EXERCISE BRIEF | Among the entries that follow, the required portion opens with the line containing "background: #fef9c3 ->" and closes with the line containing "KIS MALAC ÉS". Give that portion again exactly, and nothing else.

AVAILABLE RECORDS |

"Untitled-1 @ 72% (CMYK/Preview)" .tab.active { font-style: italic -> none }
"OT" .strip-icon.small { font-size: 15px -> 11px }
--
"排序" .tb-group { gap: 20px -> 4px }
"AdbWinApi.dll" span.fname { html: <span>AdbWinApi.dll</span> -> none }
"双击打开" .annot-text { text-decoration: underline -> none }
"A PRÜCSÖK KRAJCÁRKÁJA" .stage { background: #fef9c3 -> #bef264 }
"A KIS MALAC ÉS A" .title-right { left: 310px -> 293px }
--
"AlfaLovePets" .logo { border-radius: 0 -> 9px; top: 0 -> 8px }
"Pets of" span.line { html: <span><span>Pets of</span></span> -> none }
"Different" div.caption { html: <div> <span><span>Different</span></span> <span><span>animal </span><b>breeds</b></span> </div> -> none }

COMPLETED EXERCISE |
"A PRÜCSÖK KRAJCÁRKÁJA" .stage { background: #fef9c3 -> #bef264 }
"A KIS MALAC ÉS A" .title-right { left: 310px -> 293px }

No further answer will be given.